Available records:
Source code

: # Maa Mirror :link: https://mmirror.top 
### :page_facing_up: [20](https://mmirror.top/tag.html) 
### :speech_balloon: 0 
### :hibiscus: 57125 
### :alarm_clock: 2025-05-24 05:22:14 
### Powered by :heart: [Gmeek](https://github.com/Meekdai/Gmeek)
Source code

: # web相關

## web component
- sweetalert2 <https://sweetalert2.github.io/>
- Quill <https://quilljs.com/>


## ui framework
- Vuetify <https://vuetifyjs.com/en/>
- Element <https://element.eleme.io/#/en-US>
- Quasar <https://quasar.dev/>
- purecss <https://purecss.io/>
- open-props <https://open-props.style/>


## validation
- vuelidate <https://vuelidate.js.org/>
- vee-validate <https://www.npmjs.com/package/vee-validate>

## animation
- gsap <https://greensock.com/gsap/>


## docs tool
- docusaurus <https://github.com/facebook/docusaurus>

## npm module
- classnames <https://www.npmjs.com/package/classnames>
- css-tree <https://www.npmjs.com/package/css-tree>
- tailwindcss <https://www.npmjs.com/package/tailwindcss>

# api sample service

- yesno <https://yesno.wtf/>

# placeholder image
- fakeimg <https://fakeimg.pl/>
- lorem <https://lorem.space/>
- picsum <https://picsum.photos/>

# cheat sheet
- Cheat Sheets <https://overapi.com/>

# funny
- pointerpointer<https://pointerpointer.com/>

What to do: In the answer, return exactly the lines from the line containing "- docusaurus <https://github.com/facebook/docusaurus>" to the end of the records above, and no others.

Written answer:
- docusaurus <https://github.com/facebook/docusaurus>

## npm module
- classnames <https://www.npmjs.com/package/classnames>
- css-tree <https://www.npmjs.com/package/css-tree>
- tailwindcss <https://www.npmjs.com/package/tailwindcss>

# api sample service

- yesno <https://yesno.wtf/>

# placeholder image
- fakeimg <https://fakeimg.pl/>
- lorem <https://lorem.space/>
- picsum <https://picsum.photos/>

# cheat sheet
- Cheat Sheets <https://overapi.com/>

# funny
- pointerpointer<https://pointerpointer.com/>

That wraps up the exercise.